#### TASK INPUTS
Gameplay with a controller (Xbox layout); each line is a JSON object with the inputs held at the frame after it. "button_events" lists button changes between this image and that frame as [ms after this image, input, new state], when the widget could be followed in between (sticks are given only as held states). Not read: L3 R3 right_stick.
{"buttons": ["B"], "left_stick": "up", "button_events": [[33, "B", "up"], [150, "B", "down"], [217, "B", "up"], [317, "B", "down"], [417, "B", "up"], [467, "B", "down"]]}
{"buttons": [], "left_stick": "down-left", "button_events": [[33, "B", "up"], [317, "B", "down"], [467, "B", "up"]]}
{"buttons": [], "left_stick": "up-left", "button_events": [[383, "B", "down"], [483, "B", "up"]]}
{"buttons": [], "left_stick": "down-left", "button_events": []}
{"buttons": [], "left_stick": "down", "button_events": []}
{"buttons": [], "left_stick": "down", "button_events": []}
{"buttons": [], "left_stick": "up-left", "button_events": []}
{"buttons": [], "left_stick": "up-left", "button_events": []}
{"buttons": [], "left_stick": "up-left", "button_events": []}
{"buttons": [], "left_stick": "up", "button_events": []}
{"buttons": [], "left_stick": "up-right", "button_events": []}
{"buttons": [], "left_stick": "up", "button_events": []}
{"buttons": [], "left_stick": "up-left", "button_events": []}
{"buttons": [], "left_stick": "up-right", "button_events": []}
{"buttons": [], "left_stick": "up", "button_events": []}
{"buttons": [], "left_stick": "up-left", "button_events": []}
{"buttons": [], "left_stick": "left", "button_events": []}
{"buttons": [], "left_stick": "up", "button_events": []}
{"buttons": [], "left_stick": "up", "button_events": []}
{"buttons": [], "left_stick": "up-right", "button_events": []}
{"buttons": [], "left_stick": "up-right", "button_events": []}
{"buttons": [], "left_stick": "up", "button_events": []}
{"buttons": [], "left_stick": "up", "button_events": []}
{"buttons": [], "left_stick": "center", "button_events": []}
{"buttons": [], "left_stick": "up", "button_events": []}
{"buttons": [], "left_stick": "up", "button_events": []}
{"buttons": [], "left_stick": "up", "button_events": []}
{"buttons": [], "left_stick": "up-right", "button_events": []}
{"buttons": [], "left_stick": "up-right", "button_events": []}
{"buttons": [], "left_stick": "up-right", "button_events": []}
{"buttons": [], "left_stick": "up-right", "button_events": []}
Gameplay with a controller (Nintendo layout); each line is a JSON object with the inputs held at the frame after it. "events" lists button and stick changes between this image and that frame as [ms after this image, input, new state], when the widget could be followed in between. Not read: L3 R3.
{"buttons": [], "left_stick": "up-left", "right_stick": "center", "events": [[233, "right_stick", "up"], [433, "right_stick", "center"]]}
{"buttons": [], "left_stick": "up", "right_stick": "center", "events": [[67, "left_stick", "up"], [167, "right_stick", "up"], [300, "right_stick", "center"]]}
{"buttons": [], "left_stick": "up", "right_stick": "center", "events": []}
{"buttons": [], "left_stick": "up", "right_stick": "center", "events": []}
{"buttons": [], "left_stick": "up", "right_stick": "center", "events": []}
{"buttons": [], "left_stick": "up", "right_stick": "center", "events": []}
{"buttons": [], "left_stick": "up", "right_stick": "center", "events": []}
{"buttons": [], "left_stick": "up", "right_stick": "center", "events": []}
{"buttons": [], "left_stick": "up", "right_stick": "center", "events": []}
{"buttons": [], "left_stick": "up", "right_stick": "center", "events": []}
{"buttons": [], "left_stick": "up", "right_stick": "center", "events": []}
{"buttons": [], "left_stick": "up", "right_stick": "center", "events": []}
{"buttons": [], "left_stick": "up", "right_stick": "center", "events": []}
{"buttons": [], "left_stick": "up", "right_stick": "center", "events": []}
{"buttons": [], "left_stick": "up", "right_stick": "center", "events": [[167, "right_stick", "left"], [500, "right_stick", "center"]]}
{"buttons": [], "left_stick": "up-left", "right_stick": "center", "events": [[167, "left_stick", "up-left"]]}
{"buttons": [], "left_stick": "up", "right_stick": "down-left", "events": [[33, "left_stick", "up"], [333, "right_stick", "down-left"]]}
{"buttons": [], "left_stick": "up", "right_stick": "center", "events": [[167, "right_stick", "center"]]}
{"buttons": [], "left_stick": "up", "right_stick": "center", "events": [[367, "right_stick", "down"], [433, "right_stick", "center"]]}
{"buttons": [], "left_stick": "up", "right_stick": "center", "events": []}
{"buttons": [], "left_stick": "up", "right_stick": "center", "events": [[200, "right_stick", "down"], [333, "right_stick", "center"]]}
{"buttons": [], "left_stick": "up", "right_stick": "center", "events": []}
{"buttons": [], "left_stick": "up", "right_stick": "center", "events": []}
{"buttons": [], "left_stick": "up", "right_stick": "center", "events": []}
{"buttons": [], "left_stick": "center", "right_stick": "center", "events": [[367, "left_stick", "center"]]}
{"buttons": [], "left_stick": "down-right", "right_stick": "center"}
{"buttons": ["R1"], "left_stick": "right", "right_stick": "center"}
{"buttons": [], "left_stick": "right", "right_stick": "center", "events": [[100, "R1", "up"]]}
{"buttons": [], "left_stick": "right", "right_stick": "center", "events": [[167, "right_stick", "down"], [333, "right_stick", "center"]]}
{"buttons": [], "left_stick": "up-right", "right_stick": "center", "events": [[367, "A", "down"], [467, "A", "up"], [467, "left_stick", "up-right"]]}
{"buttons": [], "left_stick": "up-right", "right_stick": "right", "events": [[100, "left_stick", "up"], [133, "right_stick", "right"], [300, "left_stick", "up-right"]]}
########
» **YOUR GOAL**: Copy from the entries above each line in which the string "widget" can be found.

» **SOLUTION TO THIS PROBLEM**:
Gameplay with a controller (Xbox layout); each line is a JSON object with the inputs held at the frame after it. "button_events" lists button changes between this image and that frame as [ms after this image, input, new state], when the widget could be followed in between (sticks are given only as held states). Not read: L3 R3 right_stick.
Gameplay with a controller (Nintendo layout); each line is a JSON object with the inputs held at the frame after it. "events" lists button and stick changes between this image and that frame as [ms after this image, input, new state], when the widget could be followed in between. Not read: L3 R3.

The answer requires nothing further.